- **TASK TO COMPLETE**: Retype only the lines below from the one with "thumb cmc: (178, 106)" to the one with "middle dip: (299, 2)", inclusive, skipping every image.

- **SOURCE MATERIAL**:
━━━━━━━━

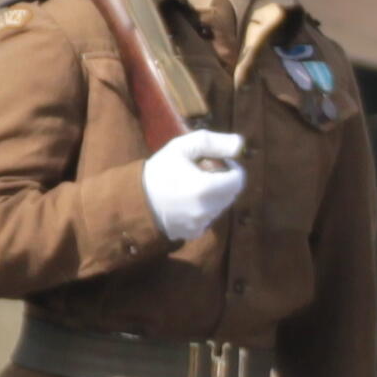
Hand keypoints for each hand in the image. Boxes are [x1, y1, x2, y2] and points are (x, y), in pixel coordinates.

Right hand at [141, 126, 248, 245]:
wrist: (135, 199)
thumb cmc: (159, 170)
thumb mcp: (183, 147)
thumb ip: (214, 143)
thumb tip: (240, 144)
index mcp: (207, 187)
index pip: (239, 180)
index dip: (232, 168)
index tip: (217, 161)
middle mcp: (207, 210)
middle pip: (231, 193)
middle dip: (223, 181)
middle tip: (203, 172)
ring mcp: (201, 224)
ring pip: (221, 207)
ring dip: (215, 195)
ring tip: (193, 186)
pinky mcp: (194, 233)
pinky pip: (209, 219)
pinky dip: (205, 209)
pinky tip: (187, 201)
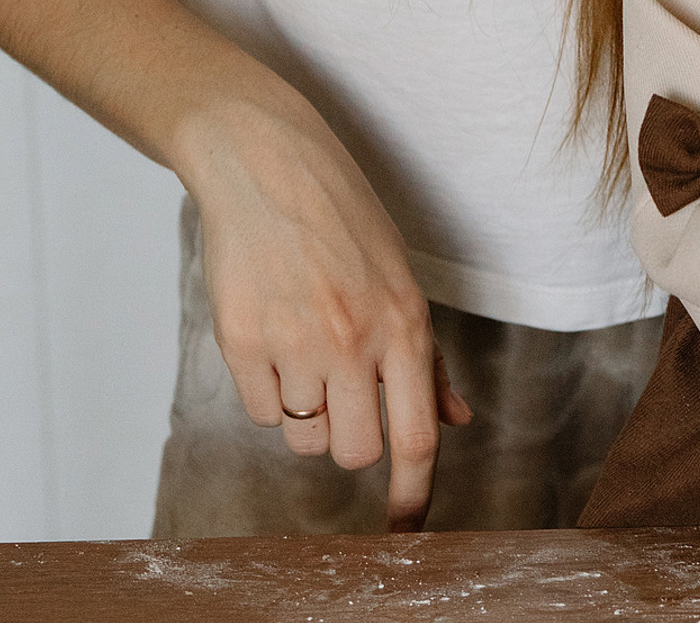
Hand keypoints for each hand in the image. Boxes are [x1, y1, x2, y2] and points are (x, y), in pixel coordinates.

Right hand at [182, 93, 471, 530]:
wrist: (269, 166)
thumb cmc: (343, 220)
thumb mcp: (400, 278)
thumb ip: (425, 359)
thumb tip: (458, 421)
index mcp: (404, 322)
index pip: (415, 435)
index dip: (414, 494)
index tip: (408, 532)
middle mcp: (354, 339)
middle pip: (354, 451)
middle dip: (350, 440)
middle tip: (344, 399)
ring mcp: (295, 343)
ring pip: (303, 436)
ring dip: (308, 413)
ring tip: (307, 350)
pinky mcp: (242, 342)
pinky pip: (260, 412)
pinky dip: (269, 394)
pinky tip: (274, 339)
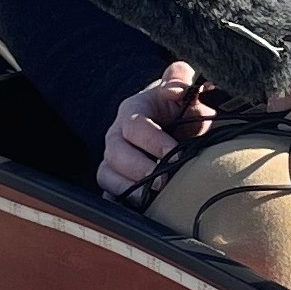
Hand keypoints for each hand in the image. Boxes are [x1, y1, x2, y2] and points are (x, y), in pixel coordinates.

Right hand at [98, 62, 215, 198]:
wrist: (172, 122)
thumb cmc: (178, 106)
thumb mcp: (183, 87)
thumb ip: (180, 78)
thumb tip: (175, 87)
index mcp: (133, 110)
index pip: (135, 126)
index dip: (153, 141)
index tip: (175, 155)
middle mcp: (117, 135)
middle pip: (115, 154)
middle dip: (139, 170)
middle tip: (163, 183)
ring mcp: (113, 159)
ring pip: (107, 175)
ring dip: (128, 190)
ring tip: (150, 200)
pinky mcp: (116, 180)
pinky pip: (109, 194)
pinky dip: (120, 204)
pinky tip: (138, 211)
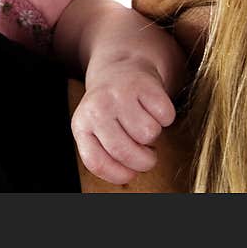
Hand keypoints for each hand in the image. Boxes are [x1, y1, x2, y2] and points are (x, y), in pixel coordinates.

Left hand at [71, 59, 175, 184]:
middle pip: (124, 152)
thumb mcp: (98, 131)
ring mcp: (118, 95)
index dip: (118, 174)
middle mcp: (96, 109)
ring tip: (144, 122)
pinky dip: (165, 117)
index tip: (130, 173)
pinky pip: (165, 116)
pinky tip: (152, 108)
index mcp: (81, 125)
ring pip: (148, 134)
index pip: (96, 162)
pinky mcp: (143, 84)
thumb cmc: (112, 110)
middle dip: (144, 161)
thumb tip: (127, 178)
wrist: (120, 68)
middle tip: (147, 154)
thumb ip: (105, 154)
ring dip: (153, 135)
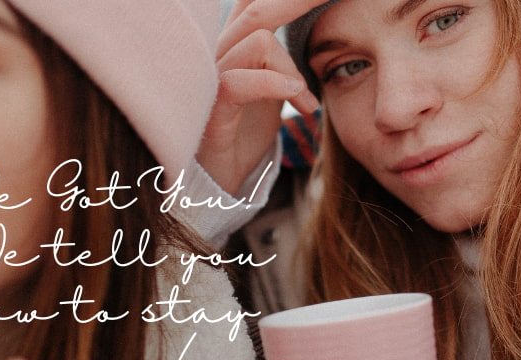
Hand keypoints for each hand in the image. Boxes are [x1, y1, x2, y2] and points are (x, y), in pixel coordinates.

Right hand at [198, 0, 325, 193]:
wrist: (216, 181)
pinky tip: (297, 99)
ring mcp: (210, 79)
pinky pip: (239, 82)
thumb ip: (281, 61)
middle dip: (299, 2)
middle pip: (258, 8)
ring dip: (293, 68)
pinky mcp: (211, 110)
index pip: (254, 2)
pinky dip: (273, 84)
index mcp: (234, 46)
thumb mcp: (271, 90)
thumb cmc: (243, 134)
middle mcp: (218, 54)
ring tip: (307, 104)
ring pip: (257, 41)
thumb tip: (310, 41)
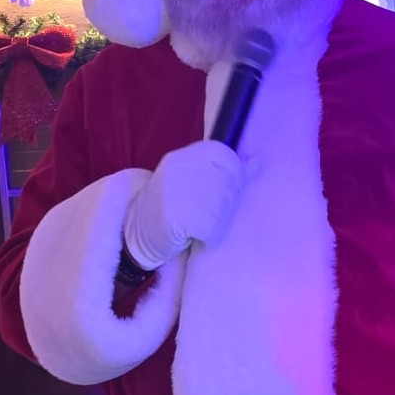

━━━━━━━━

- **TASK ANSWER**:
thumb cmc: (178, 106)
thumb mcp: (183, 87)
thumb ip: (180, 78)
thumb tip: (175, 87)
index mcp: (133, 110)
index pip: (135, 126)
index dip: (153, 141)
index tip: (175, 155)
middle mcp: (117, 135)
middle pip: (115, 154)
middle dip: (139, 170)
middle tip: (163, 183)
ring mcp: (113, 159)
ring pip: (107, 175)
ring dip: (128, 190)
ring tip: (150, 200)
pinky mcp: (116, 180)
pinky pip: (109, 194)
pinky dip: (120, 204)
pinky tip: (138, 211)
Hand keypoints for each hand in the image. Boxes are [x1, y1, x2, y2] and points are (x, y), in pixel coordinates.

Left hand at [71, 59, 175, 184]:
middle pip: (124, 152)
thumb mcp: (98, 131)
ring mcp: (118, 95)
index dip: (118, 174)
middle mcp: (96, 109)
ring tip: (144, 122)
pinky dip: (165, 117)
index tip: (130, 173)
pinky pip: (165, 116)
pinky tip: (152, 108)
index mcp: (81, 125)
ring pip: (148, 134)
index pip: (96, 162)
pinky mcp: (143, 84)
thumb cmc: (112, 110)
middle dip: (144, 161)
thumb tip: (127, 178)
wrist: (120, 68)
middle tip: (147, 154)
thumb ip: (105, 154)
ring dip: (153, 135)
Hand keypoints for each hand in the image. Boxes are [x1, y1, x2, y2] and points are (x, y), in pixel coordinates.

Right hand at [198, 0, 325, 193]:
wrist: (216, 181)
pinky tip: (297, 99)
ring mcp: (210, 79)
pinky pip: (239, 82)
thumb ip: (281, 61)
middle dip: (299, 2)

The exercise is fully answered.